EXERCISE DESCRIPTION: Repeat word for word the passage of the tarpon fishing thread between "Day 3 and 4" and "guide run you?", inclusive.

=== QUOTED TEXT ===

# My First and Second Tarpon!



## 737flynfish (May 1, 2007)

First, Sorry It not a Texas story , But a Florida Story, But I may have A Texas story next week after a trip down to Port A! 
Anyways, It's two months after the event and I'm finally getting around to sharing some pictures. I fished with my friend (Gump) and a guide for 2 days around Lower Matecumbe key. Day one was mostly practice. Practice seeing the fish, practice casting to the fish, and practice not hitting them in the head with the fly. Well day 2, We saw lots of big (80-120lb) fish and Gump and I had a few shots, and follows, then Bammm. I hooked my FIRST Tarpon on an 11WT flyrod. She was certainly over 100Lbs and made a Top-fuel run shooting backing off the reel, then I slowly worked her back to the boat were she jumped a few times and broke off about 10 feet from the boat. But not before Gump got this picture of her! 
Day 3 and 4 we took Gumps boat and moved south to Big Pine Key, and stayed at a lodge near the No Name Pub. We had heard about the Worm hatch and were on the lookout around Bahia Honda Key. Day 3, around dusk, we saw a few worms and saw 20-30 Tarpon rolling around the the bridges. We wanted to fish, but a huge thunderstorm was bearing down on us so we raced back to the camp and watched it rain sideways for half and hour. Day 4 we fished the evening with live crabs and hooked two more Tarpon in the 100+lb range. Again we got some great shots.


----------



## flynut (Jun 30, 2009)

*tarpon*

thanks for sharing. i want to fish that area real bad. what did the guide run you?


----------



## 737flynfish (May 1, 2007)

=== RECORDED DATA ===

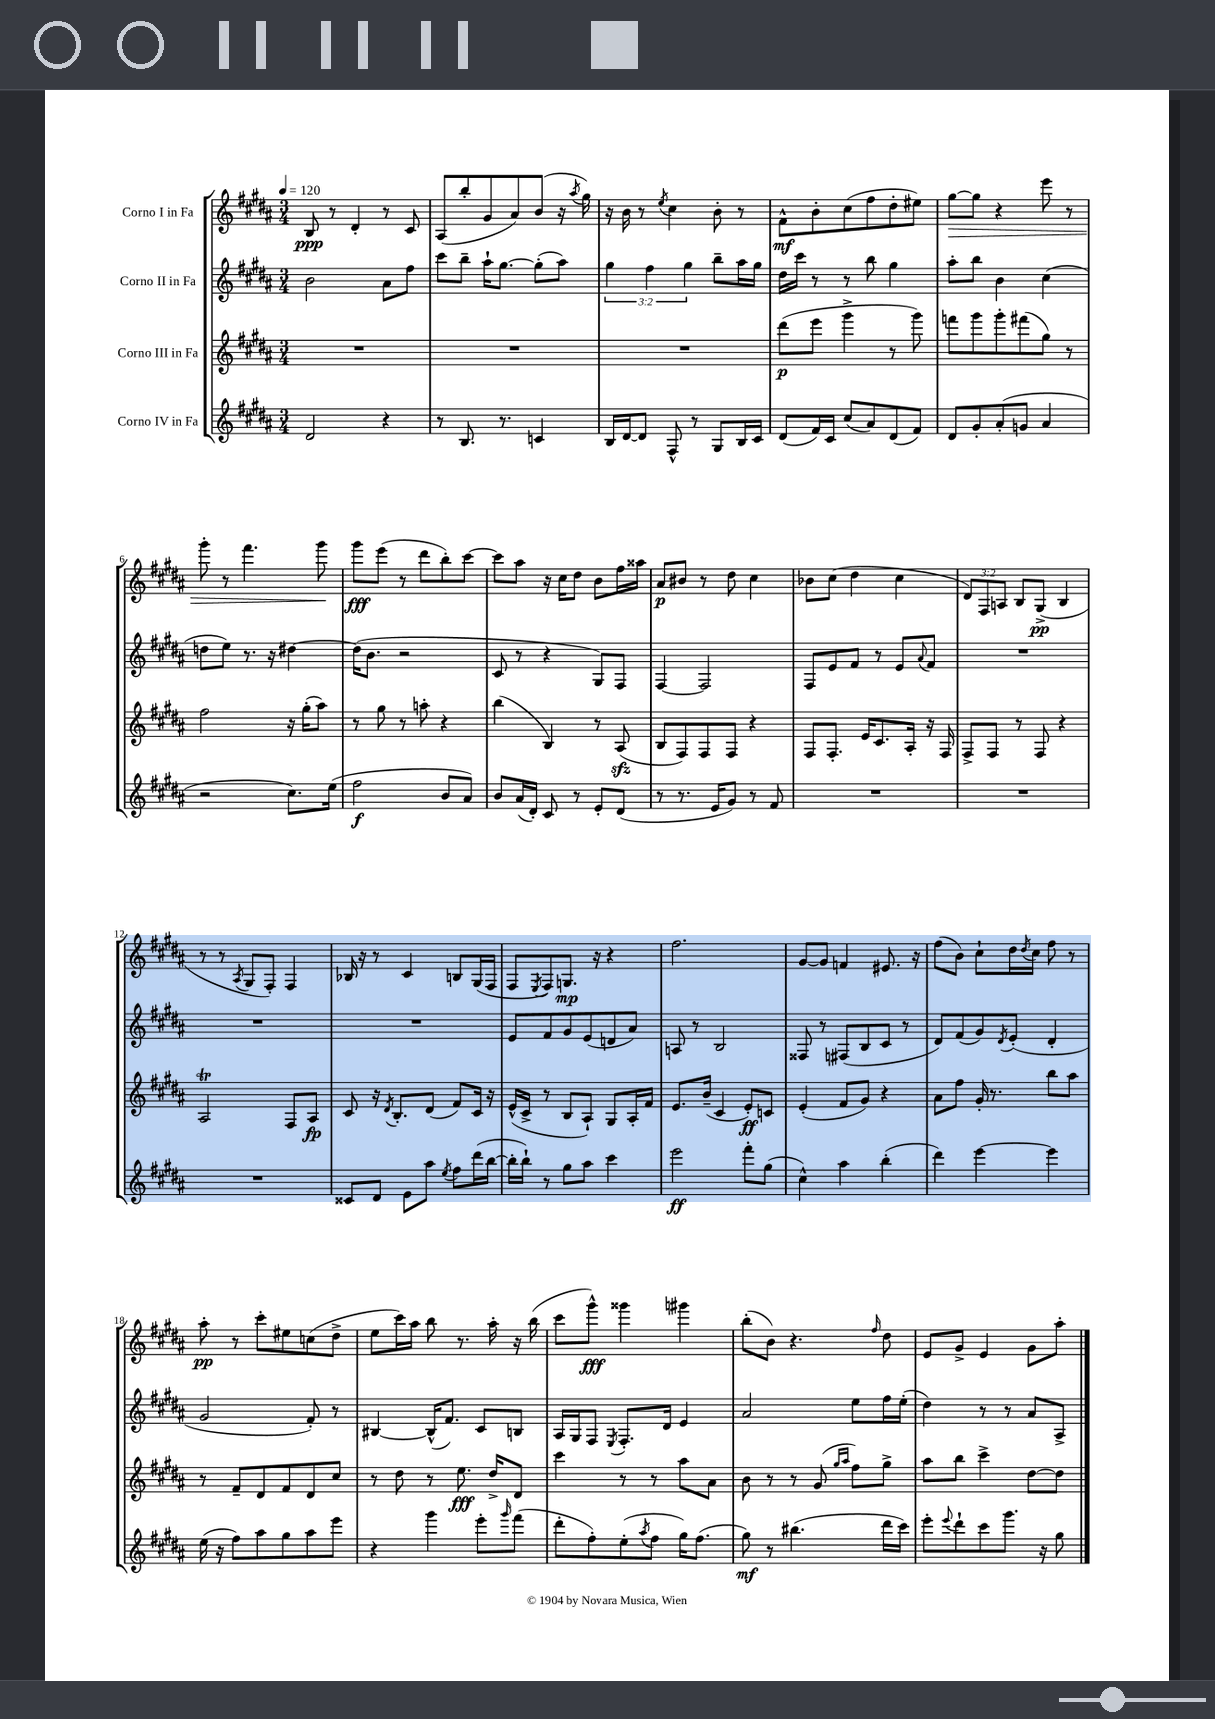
<<
\new StaffGroup <<
\new Staff = "s0" \with { instrumentName = "Corno I in Fa" } {
    \clef treble \key b \major \numericTimeSignature \time 3/4 \override Staff.TupletNumber.text = #tuplet-number::calc-fraction-text \tempo 4 = 120
    b8\ppp r8 dis'4-. r8 cis'8 |
    ais8( b''8-. gis'8 ais'8) b'8( r16 \acciaccatura { ais''8 } gis''16) |
    r16 b'16 r8 \acciaccatura { e''8 } cis''4 b'8-. r8 |
    fis'8-^\mf b'8-. cis''8( fis''8 dis''8-. eis''8) |
    gis''8~\> gis''8 r4 e'''8 r8 |
    gis'''8-. r8 fis'''4. gis'''8\! |
    gis'''8\fff e'''8( r8 dis'''8 b''8-.) cis'''8~ |
    cis'''8 ais''8 r16 cis''16 dis''8 b'8 fis''16 aisis''16 |
    ais'8\p bis'8 r8 dis''8 cis''4 |
    bes'8 cis''8( dis''4 cis''4 |
    \tuplet 3/2 { dis'8) fis8 a8 } b8 gis8->\pp( b4 |
    r8 r8 \acciaccatura { ais8 } gis8 fis8-.) fis4 |
    bes16 r16 r8 cis'4 b8 gis16( fis16 |
    fis8 \acciaccatura { e8 } fis8) g8.\mp r16 r4 |
    fis''2. |
    gis'8~ gis'8 f'4 eis'8. r16 |
    fis''8( b'8) cis''8-! dis''16 \acciaccatura { dis''8 } cis''16 fis''8 r8 |
    ais''8-.\pp r8 cis'''8-. eis''8 c''8( dis''8-> |
    e''8 cis'''16) ais''16 b''8 r8. ais''16-. r16 b''16( |
    cis'''8 gis'''8-^\fff) gisis'''4 gis'''4 |
    b''8-.( b'8) r4. \grace { fis''16 } dis''8 |
    e'8 gis'8-> e'4 gis'8 ais''8-. \bar "|." |
}
\new Staff = "s1" \with { instrumentName = "Corno II in Fa" } {
    \clef treble \key b \major \numericTimeSignature \time 3/4 \override Staff.TupletNumber.text = #tuplet-number::calc-fraction-text
    b'2 ais'8 fis''8 |
    cis'''8 b''8-- ais''16-! gis''8.~ gis''8-.( ais''8) |
    \tuplet 3/2 { gis''4 fis''4 gis''4 } b''8-- ais''16 gis''16 |
    dis''16 cis'''16 r8 r8 b''8 gis''4 |
    ais''8-. b''8 b'4 cis''4( |
    d''8 e''8) r8. r16 dis''4~ |
    dis''16( b'8. r2 |
    cis'8 r8 r4 gis8) fis8 |
    fis4~ fis2 |
    fis8 e'8 fis'8 r8 e'8 \appoggiatura { ais'8 } fis'8 |
    R2. |
    R2. |
    R2. |
    e'8 fis'8 gis'8 e'8( d'8 ais'8) |
    a8 r8 b2 |
    fisis8 r8 fis8( b8 cis'8 r8 |
    dis'8) fis'8( gis'8) \acciaccatura { dis'8 } e'8-.( dis'4-. |
    gis'2 fis'8-.) r8 |
    bis4~ bis16-^( fis'8.) cis'8 b8 |
    ais16 gis16 fis8 \acciaccatura { e8 } fis8.-. dis'16 e'4 |
    ais'2 e''8 fis''16 e''16-.( |
    dis''4) r8 r8 ais'8 ais8-> \bar "|." |
}
\new Staff = "s2" \with { instrumentName = "Corno III in Fa" } {
    \clef treble \key b \major \numericTimeSignature \time 3/4
    R2. |
    R2. |
    R2. |
    dis'''8\p( e'''8 gis'''4-> r8 gis'''8) |
    f'''8 gis'''8 gis'''8-. fis'''8( gis''8) r8 |
    fis''2 r16 gis''16-.( ais''8) |
    r8 gis''8 r8 a''8-. r4 |
    b''4( b4) r8 ais8\sfz( |
    b8 fis8) fis8 fis8 r4 |
    fis8 fis8.-. e'16 cis'8. ais16-. r16 fis16 |
    fis8-> fis8 r8 fis8 r4 |
    ais2\trill fis8 ais8\fp |
    cis'8 r16 \acciaccatura { dis'8 } b8.-. dis'8( fis'8) cis'16 r16 |
    e'16-^( cis'16-> r8 b8 ais8-!) gis8 ais16-. fis'16 |
    e'8. b'16--( cis'4 e'8-.\ff) c'8 |
    e'4-.( fis'8 gis'8) r4 |
    ais'8 fis''8 gis'16-. r8. b''8 ais''8 |
    r8 fis'8-- dis'8 fis'8 dis'8 cis''8 |
    r8 dis''8 r8 e''8.\fff dis''16-> dis'8 |
    cis'''4 r8 r8 ais''8 ais'8 |
    b'8 r8 r8 gis'8( \grace { gis''16 ais''16 } fis''8) gis''8-> |
    ais''8 b''8 cis'''4-> dis''8~ dis''8 \bar "|." |
}
\new Staff = "s3" \with { instrumentName = "Corno IV in Fa" } {
    \clef treble \key b \major \numericTimeSignature \time 3/4
    dis'2 r4 |
    r8 b8. r8. c'4 |
    b16 dis'16~ dis'8 fis8-^ r8 gis8 b16 cis'16 |
    dis'8( fis'16) cis'16 cis''8( ais'8) dis'8( fis'8) |
    dis'8 gis'8-. ais'8-.( g'8 ais'4 |
    r2 cis''8.) e''16( |
    fis''2\f b'8 ais'8) |
    b'8 ais'16( dis'16-.) cis'8 r8 e'8-. dis'8( |
    r8 r8. e'16 gis'8) r8 fis'8 |
    R2. |
    R2. |
    R2. |
    cisis'8 dis'8 e'8 ais''8 \acciaccatura { e''8 } fis''8 dis'''16( b''16~ |
    b''16-. b''16-!) r8 gis''8 ais''8 cis'''4 |
    e'''2\ff fis'''8-. gis''8( |
    cis''4-^) ais''4 b''4-.( |
    dis'''4) e'''4~ e'''4 |
    e''16( r16 fis''8) ais''8 gis''8 ais''8 e'''8 |
    r4 gis'''4 e'''8-. \grace { gis'''16 } fis'''8( |
    dis'''8-. fis''8-.) e''8-.( \acciaccatura { ais''8 } fis''8 gis''16) fis''8.( |
    gis''8\mf) r8 bis''4.( dis'''16 cis'''16) |
    e'''8-. \appoggiatura { e'''8 } dis'''8-! cis'''8 gis'''8. r16 gis''8 \bar "|." |
}
>>
>>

===

RESULT:
Day 3 and 4 we took Gumps boat and moved south to Big Pine Key, and stayed at a lodge near the No Name Pub. We had heard about the Worm hatch and were on the lookout around Bahia Honda Key. Day 3, around dusk, we saw a few worms and saw 20-30 Tarpon rolling around the the bridges. We wanted to fish, but a huge thunderstorm was bearing down on us so we raced back to the camp and watched it rain sideways for half and hour. Day 4 we fished the evening with live crabs and hooked two more Tarpon in the 100+lb range. Again we got some great shots.


----------



## flynut (Jun 30, 2009)

*tarpon*

thanks for sharing. i want to fish that area real bad. what did the guide run you?